Восторг и любовь исчезли. Теперь перед Катериной были серьезность и занятость.
— Ты для того мне и позвонила? Чтобы о работе поговорить?.. Так я эти песни уже двадцать лет слышу! Привык к этому, знаете ли!
— А ты всегда умел привыкать! В этом вся твоя натура!
— У нас это называется умением адаптироваться к окружающей обстановке… — начал Рыманов с пафосом, пытаясь скрыть появившееся раздражение: разговор был столь же излишен, сколь и неизбежен.
— Вот-вот! — перебила Катерина. — Через два слова на третье — адаптация, обстановка… Не жизнь, а одни термины!
Ну что ей еще надо, подумал Рыманов. Вечно одни и те же разговоры. Можно подумать, они ей наслаждение доставляют. Ах, он такой, ах, он сякой!.. А на денежки-то, что он шлет, живет, и живет неплохо. Да и странно было бы плохо жить на такую сумму!.. От безделья это! Сама-то никогда не работала…
— Ты мне всю жизнь сломал, — продолжала Катерина зло. — Вся молодость
— сплошные базы да гарнизоны. Одна радость была, когда Витька родился. Да и тут… — Она безнадежно махнула рукой. — Могла бы и еще родить, да разве из такого отца помощник?..
Заладила сорока Якова, подумал Рыманов. Редкие разговоры с женой он бы с удовольствием сделал еще более редкими. И так уж сам практически не звонил!.. Хорошо бы и на ее звонки не отвечать, да нельзя. Такая змея и к начальству пойдет, с нее станется. А Кшижевский разбираться не будет, еще ему проблем не хватает — семейными делами подчиненных заниматься!.. «Что же это вы, Рыманов? Как же это вы можете организацией руководить, если с женой не в состоянии справиться?.. Пресса ведь, батенька, не спит, ей только подавай жареное!..» Ну что Катьке надо, откуда у нее такая ненависть?
— Ты бы не заводилась! Побереги здоровье!
— Тебе до моего здоровья дела нет! Ты бы лучше о Витькином здоровье поинтересовался!
— Витькино здоровье мне и без тебя известно. Служба такая. — Он натянуто улыбнулся. — Слушай, Катя! Что тебе еще надо? Живешь, как у Христа за пазухой! В безопасности живешь! — Он повторил, повысив голос: — В бе-зо-пас-нос-ти!!! У нас у некоторых вон семьи под прицелом кригеров ходят… И чего тебе не хватает?
Она снова махнула рукой, уже не зло, а равнодушно, как-то по-чужому.
— Ладно, — сказала она. — Тебе все равно не понять, чего может не хватать женщине. Для тебя женщина — неизбежное зло в жизни!.. В общем, ты мне больше не звони. И я тебе звоню в последний раз.
— А что случилось?
— А ничего. Я выхожу замуж!
Вон как, изумился Рыманов. Ай-да Катя-Катерина! И как только решилась?
— Хорошо, — сказал он. — Не буду звонить.
— И это все?! — Она всплеснула руками.
— А что?.. Ты ждала от меня приступа ревности?.. Так для меня женщина
— неизбежное зло! — Рыманов ядовито усмехнулся. — Я — человек серьезный, у меня нет времени на разные глупости.
— И тебя не интересует, кто он?
Рыманов решил схулиганить.
— А зачем? Я это узнаю и по своим каналам. Ты же понимаешь… И не только узнаю!

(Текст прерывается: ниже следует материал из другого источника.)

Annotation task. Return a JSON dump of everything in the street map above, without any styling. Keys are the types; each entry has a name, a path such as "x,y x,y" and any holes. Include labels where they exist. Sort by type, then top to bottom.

— Только попробуй! — взвизгнула она. — Ты… Мразь… Ты… Только попробуй!!! Я тебе… — Она задохнулась.
— Ладно! — сказал жестко Рыманов. — Ты доложила, я принял к сведению. Твои женихи меня не интересуют! Будь здорова! Желаю счастья!
Он отключился.
Черт бы побрал этих баб, думал он. Не могут понять, что мы тут не в игрушки играем. Не могут понять, что у таких людей нет времени на телячьи нежности!.. А впрочем, баба — она и есть баба, у нее всегда одни страсти на уме!.. Конечно, если бы Катерина жила с ним, многое пошло иначе. Но зато и он бы спокойно работать не смог. Опять же: охрану ей давай!.. Нет уж, пусть все катится, как катится.

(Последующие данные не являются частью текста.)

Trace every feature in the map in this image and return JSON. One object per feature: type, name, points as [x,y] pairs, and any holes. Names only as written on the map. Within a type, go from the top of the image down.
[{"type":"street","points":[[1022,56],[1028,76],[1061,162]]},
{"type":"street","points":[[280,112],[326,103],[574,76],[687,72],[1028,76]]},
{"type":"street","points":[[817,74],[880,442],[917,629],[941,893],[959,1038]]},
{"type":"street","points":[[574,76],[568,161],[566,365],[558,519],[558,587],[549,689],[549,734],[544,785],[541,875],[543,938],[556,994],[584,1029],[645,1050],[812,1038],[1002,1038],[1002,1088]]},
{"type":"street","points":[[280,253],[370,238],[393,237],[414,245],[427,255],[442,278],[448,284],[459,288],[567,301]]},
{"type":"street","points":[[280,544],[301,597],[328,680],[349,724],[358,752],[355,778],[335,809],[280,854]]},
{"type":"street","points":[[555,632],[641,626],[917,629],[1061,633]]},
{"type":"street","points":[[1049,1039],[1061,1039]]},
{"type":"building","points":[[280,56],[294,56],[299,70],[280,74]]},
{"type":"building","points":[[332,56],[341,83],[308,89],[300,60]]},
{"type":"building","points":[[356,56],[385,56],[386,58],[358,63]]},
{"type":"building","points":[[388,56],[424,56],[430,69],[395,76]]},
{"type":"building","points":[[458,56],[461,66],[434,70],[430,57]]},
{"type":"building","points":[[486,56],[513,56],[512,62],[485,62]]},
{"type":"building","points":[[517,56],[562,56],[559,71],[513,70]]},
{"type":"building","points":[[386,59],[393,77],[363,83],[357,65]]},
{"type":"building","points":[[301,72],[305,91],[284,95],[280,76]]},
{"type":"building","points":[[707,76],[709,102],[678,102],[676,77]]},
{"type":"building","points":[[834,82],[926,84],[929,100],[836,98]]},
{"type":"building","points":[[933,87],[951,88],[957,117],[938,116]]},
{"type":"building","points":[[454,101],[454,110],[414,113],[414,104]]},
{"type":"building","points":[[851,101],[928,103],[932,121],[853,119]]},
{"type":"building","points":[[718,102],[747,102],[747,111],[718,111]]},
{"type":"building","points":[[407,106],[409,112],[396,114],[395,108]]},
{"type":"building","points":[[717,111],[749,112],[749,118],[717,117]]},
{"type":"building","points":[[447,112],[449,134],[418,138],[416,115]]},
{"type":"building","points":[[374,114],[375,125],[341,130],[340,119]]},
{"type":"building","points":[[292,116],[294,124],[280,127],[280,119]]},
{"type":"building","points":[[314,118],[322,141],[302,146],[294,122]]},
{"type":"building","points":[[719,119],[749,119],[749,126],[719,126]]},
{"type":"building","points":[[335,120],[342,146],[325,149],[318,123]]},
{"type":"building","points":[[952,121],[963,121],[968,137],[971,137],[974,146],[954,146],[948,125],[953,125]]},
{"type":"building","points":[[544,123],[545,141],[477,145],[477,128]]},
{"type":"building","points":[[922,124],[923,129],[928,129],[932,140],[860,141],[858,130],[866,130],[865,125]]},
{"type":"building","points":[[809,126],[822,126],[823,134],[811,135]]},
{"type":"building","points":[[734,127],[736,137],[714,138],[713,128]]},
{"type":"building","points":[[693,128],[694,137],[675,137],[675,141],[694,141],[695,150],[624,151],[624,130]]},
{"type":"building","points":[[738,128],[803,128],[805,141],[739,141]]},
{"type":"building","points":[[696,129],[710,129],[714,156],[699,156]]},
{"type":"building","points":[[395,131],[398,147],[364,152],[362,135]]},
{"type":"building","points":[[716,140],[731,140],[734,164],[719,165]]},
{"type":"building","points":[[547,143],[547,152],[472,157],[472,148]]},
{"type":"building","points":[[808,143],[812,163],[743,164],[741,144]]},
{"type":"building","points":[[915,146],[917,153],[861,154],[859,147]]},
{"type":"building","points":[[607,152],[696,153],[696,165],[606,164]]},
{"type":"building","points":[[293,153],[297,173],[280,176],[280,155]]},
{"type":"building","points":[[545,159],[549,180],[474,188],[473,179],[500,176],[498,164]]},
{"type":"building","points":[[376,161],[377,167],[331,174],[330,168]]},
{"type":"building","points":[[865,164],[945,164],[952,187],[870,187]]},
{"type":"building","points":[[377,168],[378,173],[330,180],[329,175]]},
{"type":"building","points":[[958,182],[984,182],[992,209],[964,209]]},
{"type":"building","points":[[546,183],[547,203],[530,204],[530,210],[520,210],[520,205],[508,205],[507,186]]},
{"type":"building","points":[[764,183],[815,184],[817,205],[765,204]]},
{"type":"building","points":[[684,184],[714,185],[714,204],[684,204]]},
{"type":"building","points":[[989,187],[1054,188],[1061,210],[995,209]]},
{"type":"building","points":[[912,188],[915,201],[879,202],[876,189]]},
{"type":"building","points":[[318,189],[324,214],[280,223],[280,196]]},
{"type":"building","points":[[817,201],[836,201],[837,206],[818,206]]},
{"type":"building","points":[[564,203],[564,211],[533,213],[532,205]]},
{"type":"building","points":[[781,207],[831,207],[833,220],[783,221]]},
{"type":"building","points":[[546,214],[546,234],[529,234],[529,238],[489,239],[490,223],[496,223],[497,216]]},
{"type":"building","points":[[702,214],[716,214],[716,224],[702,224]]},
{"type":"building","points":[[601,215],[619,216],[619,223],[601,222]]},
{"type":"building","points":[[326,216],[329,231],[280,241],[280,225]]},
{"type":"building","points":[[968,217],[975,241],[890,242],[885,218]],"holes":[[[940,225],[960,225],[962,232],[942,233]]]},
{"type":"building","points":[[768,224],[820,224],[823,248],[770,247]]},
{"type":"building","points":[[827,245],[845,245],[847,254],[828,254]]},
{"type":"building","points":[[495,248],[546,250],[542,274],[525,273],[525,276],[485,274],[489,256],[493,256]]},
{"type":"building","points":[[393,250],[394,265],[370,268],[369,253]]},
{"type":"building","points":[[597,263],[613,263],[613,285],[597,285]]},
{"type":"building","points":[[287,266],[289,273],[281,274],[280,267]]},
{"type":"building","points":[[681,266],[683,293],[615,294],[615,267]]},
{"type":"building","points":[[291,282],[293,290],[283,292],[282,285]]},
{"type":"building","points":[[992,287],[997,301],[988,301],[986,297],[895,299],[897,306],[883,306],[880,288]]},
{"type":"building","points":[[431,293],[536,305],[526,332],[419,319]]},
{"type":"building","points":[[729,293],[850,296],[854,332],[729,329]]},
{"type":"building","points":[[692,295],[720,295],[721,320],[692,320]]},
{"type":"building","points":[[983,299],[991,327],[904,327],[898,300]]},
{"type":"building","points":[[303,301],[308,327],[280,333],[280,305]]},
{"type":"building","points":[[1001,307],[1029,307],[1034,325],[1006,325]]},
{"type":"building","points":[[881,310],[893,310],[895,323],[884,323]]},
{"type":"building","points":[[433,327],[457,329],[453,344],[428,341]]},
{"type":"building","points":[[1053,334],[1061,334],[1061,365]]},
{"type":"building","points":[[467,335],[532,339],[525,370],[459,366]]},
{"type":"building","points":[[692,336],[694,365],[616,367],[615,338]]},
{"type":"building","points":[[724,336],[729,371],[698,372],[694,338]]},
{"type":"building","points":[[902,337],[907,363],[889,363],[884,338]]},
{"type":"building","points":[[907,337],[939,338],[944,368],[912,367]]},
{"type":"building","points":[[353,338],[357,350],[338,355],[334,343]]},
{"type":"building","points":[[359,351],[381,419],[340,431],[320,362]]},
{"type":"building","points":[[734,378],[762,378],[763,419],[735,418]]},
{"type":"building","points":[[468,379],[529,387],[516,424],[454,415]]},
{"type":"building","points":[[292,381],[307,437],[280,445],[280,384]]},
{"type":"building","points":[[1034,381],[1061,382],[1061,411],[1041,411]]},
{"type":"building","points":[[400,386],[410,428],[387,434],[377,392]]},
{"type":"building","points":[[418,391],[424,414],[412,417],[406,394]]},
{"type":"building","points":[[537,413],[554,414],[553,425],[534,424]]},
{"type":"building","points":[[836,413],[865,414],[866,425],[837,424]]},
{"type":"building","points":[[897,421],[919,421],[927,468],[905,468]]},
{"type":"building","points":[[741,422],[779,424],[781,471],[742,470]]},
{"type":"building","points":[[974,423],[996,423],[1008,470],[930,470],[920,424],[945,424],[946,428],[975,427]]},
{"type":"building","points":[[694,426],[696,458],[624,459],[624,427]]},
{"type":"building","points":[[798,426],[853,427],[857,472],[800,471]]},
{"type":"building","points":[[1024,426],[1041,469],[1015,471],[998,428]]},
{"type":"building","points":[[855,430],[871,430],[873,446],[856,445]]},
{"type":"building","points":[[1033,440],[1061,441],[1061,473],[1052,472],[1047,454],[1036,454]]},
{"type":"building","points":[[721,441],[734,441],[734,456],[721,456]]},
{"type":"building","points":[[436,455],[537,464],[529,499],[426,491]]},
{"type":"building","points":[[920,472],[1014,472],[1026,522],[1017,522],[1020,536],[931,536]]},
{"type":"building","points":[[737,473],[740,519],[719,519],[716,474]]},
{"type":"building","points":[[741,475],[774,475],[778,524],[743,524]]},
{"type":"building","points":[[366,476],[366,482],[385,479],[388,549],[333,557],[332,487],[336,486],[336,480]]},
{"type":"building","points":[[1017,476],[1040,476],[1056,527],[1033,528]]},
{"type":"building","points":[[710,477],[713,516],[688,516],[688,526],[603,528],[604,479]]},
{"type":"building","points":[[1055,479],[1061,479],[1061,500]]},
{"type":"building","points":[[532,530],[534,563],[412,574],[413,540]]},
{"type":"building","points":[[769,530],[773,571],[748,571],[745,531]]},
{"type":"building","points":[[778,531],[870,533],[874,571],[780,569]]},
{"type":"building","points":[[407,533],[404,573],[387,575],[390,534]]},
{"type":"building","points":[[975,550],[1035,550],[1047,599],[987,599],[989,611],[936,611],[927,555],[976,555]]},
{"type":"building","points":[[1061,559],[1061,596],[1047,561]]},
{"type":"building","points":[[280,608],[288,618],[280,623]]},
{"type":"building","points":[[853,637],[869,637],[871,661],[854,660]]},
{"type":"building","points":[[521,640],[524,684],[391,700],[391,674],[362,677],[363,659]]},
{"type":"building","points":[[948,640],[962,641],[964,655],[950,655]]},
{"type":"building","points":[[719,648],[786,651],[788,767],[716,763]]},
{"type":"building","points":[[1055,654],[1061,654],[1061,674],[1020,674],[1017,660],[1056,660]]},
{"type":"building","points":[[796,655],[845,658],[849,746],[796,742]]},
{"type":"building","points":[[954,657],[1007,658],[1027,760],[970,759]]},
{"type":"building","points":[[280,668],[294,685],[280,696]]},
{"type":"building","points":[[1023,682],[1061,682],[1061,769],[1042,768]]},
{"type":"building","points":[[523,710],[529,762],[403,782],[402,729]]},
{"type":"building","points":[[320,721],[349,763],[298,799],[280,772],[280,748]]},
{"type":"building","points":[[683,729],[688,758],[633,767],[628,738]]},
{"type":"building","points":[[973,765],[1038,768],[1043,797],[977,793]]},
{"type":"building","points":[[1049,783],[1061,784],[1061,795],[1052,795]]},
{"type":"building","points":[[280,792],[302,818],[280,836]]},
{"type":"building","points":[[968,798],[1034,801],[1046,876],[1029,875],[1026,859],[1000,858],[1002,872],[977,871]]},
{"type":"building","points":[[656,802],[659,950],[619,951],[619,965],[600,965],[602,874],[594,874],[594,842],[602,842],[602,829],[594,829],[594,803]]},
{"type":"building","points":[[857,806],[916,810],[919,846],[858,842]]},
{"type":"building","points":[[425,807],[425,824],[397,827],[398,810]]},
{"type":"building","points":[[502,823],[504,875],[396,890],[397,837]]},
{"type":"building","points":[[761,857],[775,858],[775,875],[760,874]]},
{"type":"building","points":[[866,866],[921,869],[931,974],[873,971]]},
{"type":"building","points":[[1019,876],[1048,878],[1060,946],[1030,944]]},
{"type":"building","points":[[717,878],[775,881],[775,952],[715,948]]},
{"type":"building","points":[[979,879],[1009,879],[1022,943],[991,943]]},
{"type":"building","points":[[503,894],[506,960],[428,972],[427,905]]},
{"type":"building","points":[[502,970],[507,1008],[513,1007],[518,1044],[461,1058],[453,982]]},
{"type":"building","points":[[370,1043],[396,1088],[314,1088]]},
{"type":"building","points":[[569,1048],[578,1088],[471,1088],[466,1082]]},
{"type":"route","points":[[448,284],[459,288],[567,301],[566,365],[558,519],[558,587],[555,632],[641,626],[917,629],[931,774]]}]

И тут ему в голову пришло, что новость эта несет в его жизнь определенные сложности. Ведь сам факт развода может стать слабым кирпичом в фундаменте. А дела предстоят впереди немалые, фундамент нужен очень прочный.
Нет, подумал он, так оставлять все это нельзя. Пусть отложат свадьбу, хоть на полгода.
Он записал в память компьютера, в свой личный файл слово «жених». И, довольный собой, отправился на встречу с Оллем.